▶ _EXERCISE TASK_: Pick out each line of the records that contains the word "right", and copy those lines.

(Dataset items)
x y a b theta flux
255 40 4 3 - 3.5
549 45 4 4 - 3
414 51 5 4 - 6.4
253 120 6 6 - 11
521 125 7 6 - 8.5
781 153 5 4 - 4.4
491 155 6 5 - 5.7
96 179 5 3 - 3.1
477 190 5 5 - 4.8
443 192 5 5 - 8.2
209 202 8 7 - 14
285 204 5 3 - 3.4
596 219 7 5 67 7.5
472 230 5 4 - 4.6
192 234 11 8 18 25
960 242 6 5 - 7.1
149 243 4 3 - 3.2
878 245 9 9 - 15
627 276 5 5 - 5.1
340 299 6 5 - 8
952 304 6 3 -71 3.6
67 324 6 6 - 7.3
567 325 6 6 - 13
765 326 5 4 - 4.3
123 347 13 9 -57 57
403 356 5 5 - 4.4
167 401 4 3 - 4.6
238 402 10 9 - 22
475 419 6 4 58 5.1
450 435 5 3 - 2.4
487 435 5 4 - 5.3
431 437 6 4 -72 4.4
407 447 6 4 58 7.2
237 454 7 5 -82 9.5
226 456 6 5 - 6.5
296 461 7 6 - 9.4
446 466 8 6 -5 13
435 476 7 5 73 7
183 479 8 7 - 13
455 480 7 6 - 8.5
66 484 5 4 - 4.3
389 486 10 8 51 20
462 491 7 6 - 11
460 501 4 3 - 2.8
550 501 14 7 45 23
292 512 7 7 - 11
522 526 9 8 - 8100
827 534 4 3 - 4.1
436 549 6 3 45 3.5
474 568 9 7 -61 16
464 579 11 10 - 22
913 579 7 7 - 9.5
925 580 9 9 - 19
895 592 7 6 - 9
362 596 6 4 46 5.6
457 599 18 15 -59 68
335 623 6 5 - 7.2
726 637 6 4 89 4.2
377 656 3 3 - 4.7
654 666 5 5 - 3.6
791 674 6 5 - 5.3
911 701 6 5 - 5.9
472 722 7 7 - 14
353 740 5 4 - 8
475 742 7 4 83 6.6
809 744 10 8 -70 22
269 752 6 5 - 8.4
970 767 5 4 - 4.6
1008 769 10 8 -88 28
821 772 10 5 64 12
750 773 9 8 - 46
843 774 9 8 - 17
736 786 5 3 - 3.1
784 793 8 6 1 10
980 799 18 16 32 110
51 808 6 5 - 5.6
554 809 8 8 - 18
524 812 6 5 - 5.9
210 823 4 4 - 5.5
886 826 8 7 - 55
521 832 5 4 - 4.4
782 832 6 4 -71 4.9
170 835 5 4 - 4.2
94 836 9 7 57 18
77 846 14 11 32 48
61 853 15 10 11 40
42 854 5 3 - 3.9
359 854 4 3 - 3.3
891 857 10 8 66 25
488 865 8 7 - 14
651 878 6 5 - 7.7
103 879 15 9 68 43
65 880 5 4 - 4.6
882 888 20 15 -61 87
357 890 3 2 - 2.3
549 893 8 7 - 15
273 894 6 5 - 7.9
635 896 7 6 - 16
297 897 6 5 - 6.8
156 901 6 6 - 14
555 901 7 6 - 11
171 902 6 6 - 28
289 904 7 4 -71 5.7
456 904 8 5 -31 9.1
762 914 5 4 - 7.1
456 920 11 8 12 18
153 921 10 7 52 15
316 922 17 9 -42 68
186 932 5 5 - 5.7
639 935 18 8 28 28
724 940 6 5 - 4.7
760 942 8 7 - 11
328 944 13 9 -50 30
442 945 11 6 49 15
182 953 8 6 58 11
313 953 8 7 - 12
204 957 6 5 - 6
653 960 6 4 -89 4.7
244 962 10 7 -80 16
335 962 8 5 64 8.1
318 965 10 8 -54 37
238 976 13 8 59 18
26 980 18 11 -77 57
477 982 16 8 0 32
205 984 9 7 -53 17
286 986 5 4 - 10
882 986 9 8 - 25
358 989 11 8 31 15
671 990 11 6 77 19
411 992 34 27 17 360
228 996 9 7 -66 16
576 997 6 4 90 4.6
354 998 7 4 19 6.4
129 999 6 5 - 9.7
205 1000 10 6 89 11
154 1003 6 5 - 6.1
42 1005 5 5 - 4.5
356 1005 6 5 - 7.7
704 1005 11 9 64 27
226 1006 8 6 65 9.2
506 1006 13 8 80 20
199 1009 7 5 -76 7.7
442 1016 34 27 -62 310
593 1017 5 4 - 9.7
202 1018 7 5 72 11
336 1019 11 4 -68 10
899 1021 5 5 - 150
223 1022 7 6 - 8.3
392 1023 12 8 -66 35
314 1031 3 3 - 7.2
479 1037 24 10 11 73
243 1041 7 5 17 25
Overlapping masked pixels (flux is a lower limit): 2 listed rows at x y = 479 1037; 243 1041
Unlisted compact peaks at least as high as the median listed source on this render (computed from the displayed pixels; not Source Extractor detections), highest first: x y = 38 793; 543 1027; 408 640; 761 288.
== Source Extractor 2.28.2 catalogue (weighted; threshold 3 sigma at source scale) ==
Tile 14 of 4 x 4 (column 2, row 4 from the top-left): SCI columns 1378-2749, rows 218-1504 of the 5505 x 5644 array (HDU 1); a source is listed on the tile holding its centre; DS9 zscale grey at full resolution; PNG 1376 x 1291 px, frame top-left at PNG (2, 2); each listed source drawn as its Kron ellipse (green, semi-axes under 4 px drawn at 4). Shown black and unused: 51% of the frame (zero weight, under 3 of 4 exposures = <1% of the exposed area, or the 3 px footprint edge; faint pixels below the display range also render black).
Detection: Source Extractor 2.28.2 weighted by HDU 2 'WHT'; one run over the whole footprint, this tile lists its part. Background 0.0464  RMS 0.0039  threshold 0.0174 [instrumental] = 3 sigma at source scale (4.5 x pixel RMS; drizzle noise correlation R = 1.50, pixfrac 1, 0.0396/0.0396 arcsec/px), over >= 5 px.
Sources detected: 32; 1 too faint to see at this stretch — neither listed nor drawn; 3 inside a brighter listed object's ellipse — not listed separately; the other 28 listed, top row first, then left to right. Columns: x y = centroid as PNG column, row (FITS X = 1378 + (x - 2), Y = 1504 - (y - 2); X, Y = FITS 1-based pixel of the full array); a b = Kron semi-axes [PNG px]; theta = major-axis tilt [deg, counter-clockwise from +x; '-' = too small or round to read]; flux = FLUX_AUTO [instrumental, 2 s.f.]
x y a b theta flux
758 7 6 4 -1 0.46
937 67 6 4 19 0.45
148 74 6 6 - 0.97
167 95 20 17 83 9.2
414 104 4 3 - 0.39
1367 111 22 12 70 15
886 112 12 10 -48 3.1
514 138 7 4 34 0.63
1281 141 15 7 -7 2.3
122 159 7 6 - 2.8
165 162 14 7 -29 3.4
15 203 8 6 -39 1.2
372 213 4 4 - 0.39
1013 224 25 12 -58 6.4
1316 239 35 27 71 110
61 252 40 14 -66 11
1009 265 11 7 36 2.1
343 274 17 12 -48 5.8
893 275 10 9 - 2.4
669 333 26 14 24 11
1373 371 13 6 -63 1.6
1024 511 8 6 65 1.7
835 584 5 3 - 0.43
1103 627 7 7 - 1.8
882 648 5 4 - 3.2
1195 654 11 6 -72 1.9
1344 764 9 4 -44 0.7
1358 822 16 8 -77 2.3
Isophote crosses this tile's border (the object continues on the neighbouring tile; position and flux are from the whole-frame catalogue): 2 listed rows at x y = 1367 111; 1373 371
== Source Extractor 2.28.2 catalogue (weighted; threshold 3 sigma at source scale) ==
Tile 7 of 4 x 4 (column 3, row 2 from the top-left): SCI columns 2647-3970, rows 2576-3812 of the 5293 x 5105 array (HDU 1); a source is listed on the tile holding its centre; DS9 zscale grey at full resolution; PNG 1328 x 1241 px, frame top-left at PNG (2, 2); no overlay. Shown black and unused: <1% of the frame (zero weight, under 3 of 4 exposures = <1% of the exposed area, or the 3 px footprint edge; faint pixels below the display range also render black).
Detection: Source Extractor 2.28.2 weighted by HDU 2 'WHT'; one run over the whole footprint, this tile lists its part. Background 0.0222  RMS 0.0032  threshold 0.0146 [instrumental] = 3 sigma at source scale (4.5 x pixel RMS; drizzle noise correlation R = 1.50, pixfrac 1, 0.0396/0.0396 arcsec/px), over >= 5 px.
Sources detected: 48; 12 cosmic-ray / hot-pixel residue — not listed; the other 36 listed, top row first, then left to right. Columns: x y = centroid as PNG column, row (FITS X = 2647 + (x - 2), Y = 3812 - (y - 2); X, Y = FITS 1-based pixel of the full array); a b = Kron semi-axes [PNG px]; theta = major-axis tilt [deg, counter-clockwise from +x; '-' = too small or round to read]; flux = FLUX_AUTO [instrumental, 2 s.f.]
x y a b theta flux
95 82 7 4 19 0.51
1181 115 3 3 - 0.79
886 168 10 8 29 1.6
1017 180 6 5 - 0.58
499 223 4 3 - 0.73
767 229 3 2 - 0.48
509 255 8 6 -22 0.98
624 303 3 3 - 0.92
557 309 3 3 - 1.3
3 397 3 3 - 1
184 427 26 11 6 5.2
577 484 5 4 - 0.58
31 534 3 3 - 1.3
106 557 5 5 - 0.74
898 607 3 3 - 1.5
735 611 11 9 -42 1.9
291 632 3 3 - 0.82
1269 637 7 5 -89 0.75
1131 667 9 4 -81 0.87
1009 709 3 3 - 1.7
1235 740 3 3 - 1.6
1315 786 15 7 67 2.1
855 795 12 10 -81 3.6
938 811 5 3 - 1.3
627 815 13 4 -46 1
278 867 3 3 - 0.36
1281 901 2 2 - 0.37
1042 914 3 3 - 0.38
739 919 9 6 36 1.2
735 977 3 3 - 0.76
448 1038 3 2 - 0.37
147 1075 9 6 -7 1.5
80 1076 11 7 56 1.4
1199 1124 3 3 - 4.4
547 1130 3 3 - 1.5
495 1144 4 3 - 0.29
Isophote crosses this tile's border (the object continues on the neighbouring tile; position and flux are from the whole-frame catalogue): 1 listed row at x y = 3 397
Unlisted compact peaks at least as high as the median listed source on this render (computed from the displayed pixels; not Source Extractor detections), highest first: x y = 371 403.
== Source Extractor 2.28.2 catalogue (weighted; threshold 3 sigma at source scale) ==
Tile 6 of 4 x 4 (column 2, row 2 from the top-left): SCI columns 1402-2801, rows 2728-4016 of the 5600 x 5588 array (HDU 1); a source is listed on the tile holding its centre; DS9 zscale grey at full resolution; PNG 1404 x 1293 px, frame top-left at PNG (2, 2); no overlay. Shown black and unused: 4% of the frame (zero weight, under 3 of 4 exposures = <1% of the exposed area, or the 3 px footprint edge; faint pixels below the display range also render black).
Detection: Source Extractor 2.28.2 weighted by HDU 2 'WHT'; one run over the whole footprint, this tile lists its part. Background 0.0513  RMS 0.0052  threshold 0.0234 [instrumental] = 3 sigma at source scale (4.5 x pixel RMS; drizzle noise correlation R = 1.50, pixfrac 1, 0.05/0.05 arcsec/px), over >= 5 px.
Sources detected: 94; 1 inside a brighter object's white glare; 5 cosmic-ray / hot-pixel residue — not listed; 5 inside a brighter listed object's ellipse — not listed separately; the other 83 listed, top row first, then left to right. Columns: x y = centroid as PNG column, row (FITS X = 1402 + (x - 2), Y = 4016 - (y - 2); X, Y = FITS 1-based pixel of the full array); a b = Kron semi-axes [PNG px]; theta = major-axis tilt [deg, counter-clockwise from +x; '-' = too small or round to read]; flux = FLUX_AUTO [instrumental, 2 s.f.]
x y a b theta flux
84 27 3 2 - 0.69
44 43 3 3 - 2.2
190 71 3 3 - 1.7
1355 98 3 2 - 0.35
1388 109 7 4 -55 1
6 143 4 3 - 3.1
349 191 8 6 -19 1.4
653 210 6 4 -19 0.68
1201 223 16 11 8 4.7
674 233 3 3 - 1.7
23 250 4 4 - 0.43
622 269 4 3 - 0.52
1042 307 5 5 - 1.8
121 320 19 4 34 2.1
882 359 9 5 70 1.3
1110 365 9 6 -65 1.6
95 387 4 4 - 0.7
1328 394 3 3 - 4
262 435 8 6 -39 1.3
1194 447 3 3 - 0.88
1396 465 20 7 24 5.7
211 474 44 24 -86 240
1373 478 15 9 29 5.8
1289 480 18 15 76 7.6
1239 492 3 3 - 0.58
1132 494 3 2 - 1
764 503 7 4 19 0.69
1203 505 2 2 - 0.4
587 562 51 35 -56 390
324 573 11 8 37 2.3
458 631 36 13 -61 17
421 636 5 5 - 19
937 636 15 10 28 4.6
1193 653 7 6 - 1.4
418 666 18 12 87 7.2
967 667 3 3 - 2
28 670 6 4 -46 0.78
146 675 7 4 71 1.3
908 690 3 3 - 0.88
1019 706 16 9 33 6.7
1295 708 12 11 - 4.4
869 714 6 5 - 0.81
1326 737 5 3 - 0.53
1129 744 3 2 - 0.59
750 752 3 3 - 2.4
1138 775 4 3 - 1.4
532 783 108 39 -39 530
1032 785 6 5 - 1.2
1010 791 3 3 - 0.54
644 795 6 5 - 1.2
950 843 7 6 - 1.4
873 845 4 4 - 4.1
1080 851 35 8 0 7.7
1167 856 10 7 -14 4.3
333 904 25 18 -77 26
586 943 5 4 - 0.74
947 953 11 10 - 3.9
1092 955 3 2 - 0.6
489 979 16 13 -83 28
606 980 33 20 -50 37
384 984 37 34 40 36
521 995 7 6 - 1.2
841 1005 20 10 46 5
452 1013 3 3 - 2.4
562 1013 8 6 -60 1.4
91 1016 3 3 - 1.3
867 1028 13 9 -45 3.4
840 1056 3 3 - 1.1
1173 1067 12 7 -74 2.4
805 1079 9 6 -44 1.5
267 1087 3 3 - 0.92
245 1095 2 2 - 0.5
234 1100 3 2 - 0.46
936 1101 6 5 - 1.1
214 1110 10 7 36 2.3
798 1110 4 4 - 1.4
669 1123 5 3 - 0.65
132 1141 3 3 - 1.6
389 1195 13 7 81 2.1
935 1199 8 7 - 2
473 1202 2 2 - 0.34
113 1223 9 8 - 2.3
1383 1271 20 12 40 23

▶ _EXERCISE RESULT_:
Sources detected: 32; 1 too faint to see at this stretch — neither listed nor drawn; 3 inside a brighter listed object's ellipse — not listed separately; the other 28 listed, top row first, then left to right. Columns: x y = centroid as PNG column, row (FITS X = 1378 + (x - 2), Y = 1504 - (y - 2); X, Y = FITS 1-based pixel of the full array); a b = Kron semi-axes [PNG px]; theta = major-axis tilt [deg, counter-clockwise from +x; '-' = too small or round to read]; flux = FLUX_AUTO [instrumental, 2 s.f.]
Sources detected: 48; 12 cosmic-ray / hot-pixel residue — not listed; the other 36 listed, top row first, then left to right. Columns: x y = centroid as PNG column, row (FITS X = 2647 + (x - 2), Y = 3812 - (y - 2); X, Y = FITS 1-based pixel of the full array); a b = Kron semi-axes [PNG px]; theta = major-axis tilt [deg, counter-clockwise from +x; '-' = too small or round to read]; flux = FLUX_AUTO [instrumental, 2 s.f.]
Sources detected: 94; 1 inside a brighter object's white glare; 5 cosmic-ray / hot-pixel residue — not listed; 5 inside a brighter listed object's ellipse — not listed separately; the other 83 listed, top row first, then left to right. Columns: x y = centroid as PNG column, row (FITS X = 1402 + (x - 2), Y = 4016 - (y - 2); X, Y = FITS 1-based pixel of the full array); a b = Kron semi-axes [PNG px]; theta = major-axis tilt [deg, counter-clockwise from +x; '-' = too small or round to read]; flux = FLUX_AUTO [instrumental, 2 s.f.]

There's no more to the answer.